Count the lines in the rows below that contain the string "elbow", and reply with that number alone.

(Rows from a dataset)
=== Begin Enclosure ===

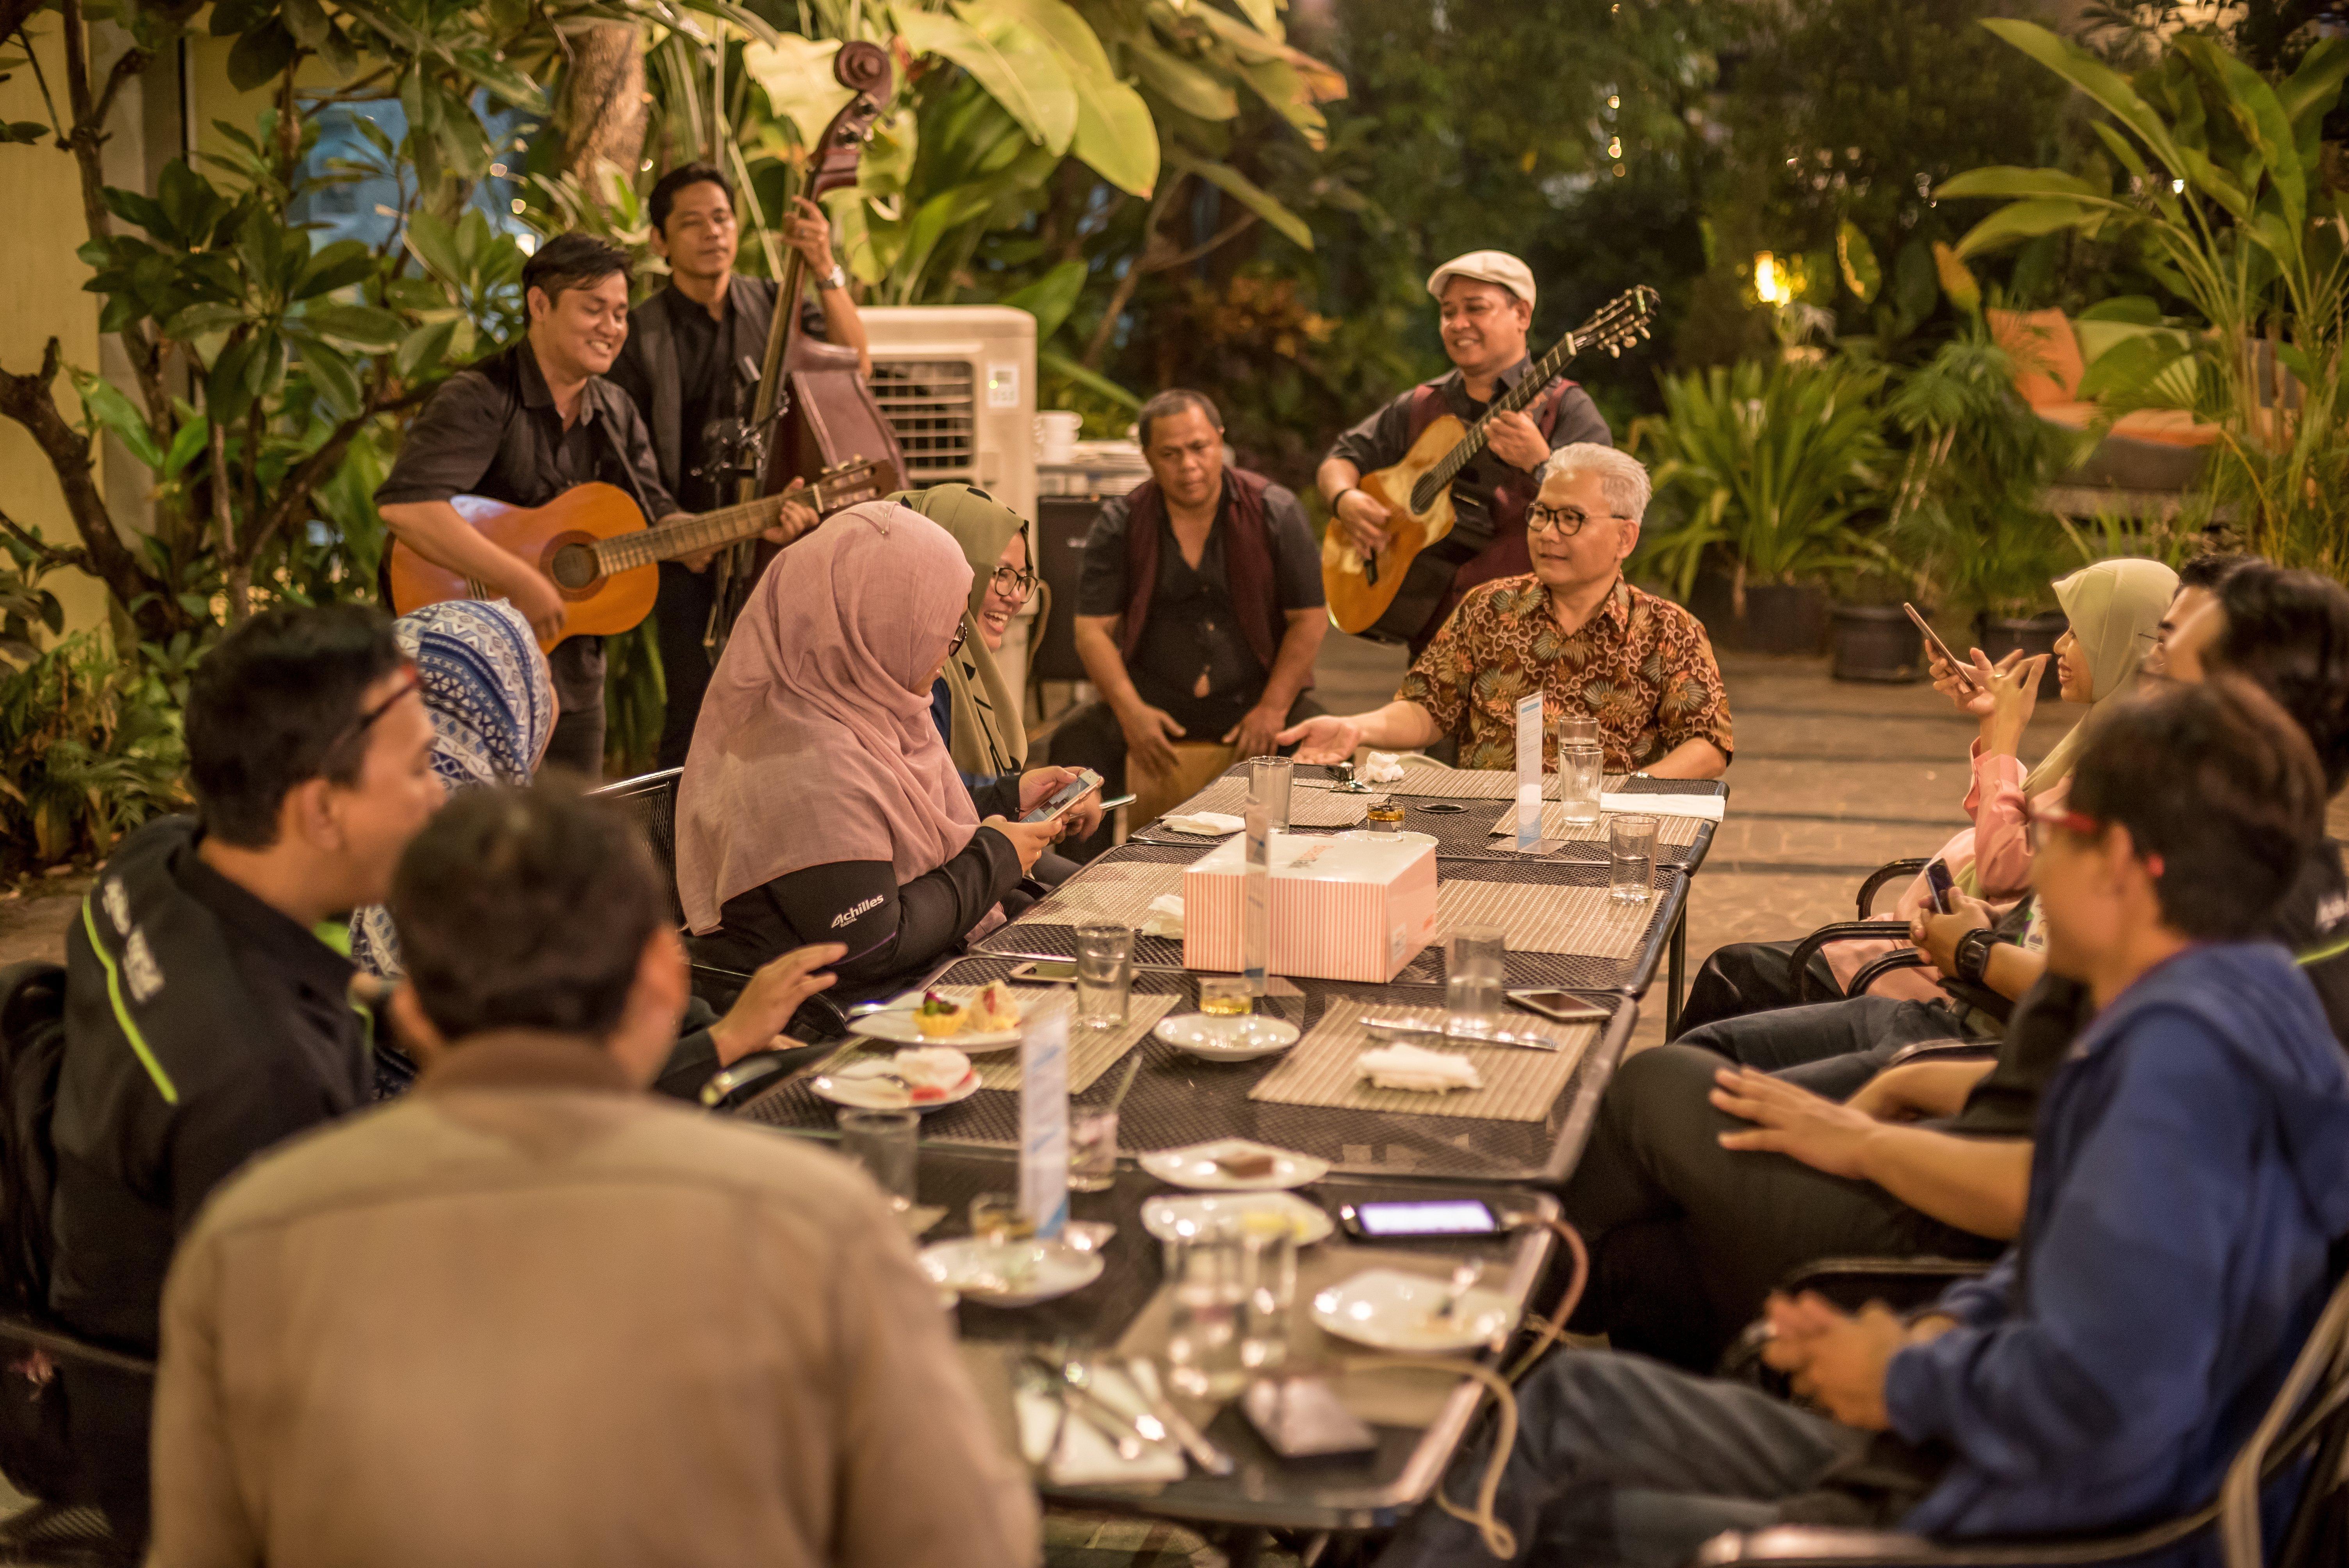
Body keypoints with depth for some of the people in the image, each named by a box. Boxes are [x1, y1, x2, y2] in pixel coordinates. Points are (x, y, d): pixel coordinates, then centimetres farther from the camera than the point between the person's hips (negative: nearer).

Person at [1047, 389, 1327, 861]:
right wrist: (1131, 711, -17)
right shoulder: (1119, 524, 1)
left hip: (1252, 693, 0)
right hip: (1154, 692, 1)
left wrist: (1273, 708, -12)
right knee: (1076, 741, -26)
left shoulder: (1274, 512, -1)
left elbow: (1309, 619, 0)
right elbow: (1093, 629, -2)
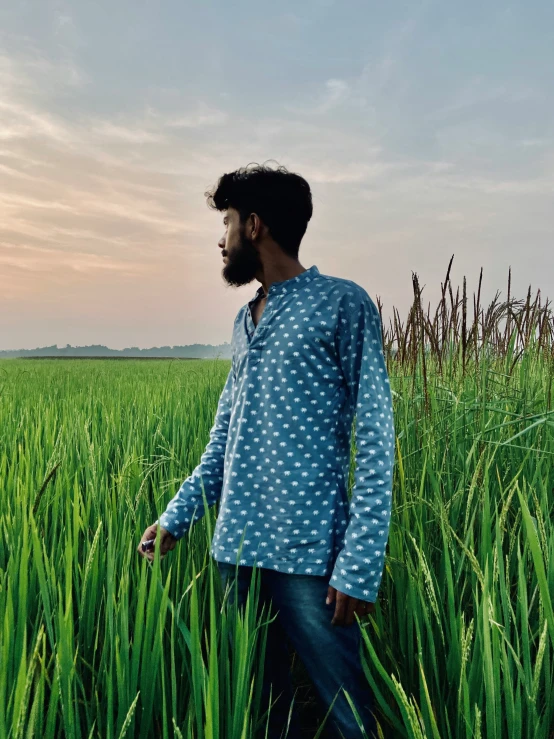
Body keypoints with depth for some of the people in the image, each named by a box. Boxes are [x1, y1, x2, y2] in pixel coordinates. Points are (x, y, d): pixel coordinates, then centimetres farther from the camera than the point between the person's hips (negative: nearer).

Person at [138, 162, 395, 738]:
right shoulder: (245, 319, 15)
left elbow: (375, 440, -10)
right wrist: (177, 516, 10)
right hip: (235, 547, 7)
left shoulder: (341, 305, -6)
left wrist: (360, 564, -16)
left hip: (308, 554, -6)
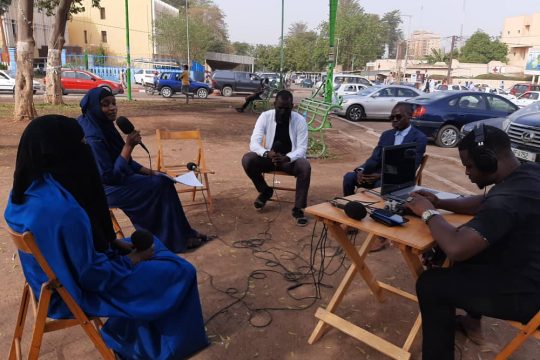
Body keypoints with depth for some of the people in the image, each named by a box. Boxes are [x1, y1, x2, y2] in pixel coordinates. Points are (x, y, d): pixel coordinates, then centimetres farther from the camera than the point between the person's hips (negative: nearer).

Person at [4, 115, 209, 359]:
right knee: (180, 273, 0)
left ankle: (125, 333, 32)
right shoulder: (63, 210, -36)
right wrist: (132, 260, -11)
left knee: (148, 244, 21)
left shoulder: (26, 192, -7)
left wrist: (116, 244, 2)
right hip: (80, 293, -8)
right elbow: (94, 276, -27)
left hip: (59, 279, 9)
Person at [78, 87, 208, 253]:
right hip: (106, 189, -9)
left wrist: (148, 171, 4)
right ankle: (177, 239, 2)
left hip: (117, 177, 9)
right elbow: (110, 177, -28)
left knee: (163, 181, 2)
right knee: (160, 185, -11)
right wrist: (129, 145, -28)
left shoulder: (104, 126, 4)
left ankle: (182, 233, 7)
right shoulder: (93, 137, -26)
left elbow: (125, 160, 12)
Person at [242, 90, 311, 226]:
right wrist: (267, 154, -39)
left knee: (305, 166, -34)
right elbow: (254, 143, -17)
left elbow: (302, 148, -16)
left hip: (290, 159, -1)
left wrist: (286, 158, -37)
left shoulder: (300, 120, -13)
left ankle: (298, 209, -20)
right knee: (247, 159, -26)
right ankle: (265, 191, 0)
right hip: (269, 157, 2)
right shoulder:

=== End Enclosure ===

◆ TASK OUTPUT ◆
8